━━━━━ Exercise inputs ━━━━━
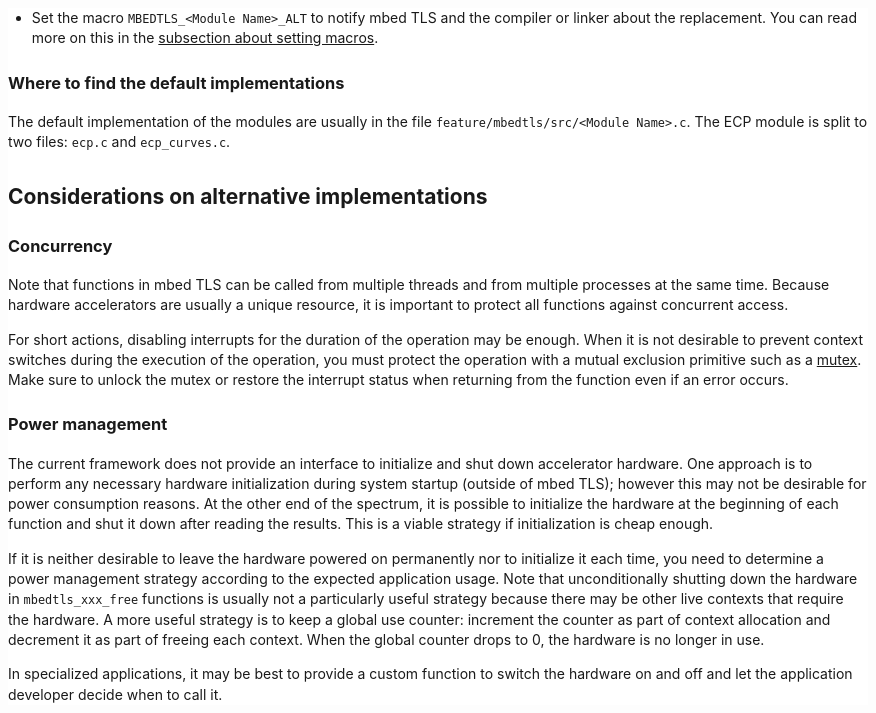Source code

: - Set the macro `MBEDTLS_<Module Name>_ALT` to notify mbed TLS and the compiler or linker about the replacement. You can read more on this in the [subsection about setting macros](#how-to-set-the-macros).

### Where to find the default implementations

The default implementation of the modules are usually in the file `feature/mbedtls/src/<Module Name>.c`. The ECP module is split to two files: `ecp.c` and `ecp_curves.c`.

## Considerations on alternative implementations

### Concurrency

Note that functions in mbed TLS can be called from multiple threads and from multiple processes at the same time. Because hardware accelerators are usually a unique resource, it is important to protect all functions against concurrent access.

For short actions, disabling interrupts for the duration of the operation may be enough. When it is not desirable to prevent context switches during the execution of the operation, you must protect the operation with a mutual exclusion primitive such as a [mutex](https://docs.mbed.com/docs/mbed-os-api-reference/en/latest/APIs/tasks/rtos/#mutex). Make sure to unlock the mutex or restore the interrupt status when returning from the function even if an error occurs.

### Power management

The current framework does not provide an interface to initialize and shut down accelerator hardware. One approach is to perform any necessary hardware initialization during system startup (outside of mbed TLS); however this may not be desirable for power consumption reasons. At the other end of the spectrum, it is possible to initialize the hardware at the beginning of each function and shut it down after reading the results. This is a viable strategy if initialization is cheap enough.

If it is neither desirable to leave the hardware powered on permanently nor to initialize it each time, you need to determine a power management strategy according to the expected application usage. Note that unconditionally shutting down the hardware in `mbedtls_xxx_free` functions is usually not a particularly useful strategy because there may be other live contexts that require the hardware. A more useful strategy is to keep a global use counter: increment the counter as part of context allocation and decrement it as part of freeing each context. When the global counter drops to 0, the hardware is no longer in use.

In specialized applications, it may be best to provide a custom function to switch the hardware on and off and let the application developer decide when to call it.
━━━━━
To do:
Retype the source text of every item above line for line without any changes, leaving out the pictures.

Final answer:
Source code

: - Set the macro `MBEDTLS_<Module Name>_ALT` to notify mbed TLS and the compiler or linker about the replacement. You can read more on this in the [subsection about setting macros](#how-to-set-the-macros).

### Where to find the default implementations

The default implementation of the modules are usually in the file `feature/mbedtls/src/<Module Name>.c`. The ECP module is split to two files: `ecp.c` and `ecp_curves.c`.

## Considerations on alternative implementations

### Concurrency

Note that functions in mbed TLS can be called from multiple threads and from multiple processes at the same time. Because hardware accelerators are usually a unique resource, it is important to protect all functions against concurrent access.

For short actions, disabling interrupts for the duration of the operation may be enough. When it is not desirable to prevent context switches during the execution of the operation, you must protect the operation with a mutual exclusion primitive such as a [mutex](https://docs.mbed.com/docs/mbed-os-api-reference/en/latest/APIs/tasks/rtos/#mutex). Make sure to unlock the mutex or restore the interrupt status when returning from the function even if an error occurs.

### Power management

The current framework does not provide an interface to initialize and shut down accelerator hardware. One approach is to perform any necessary hardware initialization during system startup (outside of mbed TLS); however this may not be desirable for power consumption reasons. At the other end of the spectrum, it is possible to initialize the hardware at the beginning of each function and shut it down after reading the results. This is a viable strategy if initialization is cheap enough.

If it is neither desirable to leave the hardware powered on permanently nor to initialize it each time, you need to determine a power management strategy according to the expected application usage. Note that unconditionally shutting down the hardware in `mbedtls_xxx_free` functions is usually not a particularly useful strategy because there may be other live contexts that require the hardware. A more useful strategy is to keep a global use counter: increment the counter as part of context allocation and decrement it as part of freeing each context. When the global counter drops to 0, the hardware is no longer in use.

In specialized applications, it may be best to provide a custom function to switch the hardware on and off and let the application developer decide when to call it.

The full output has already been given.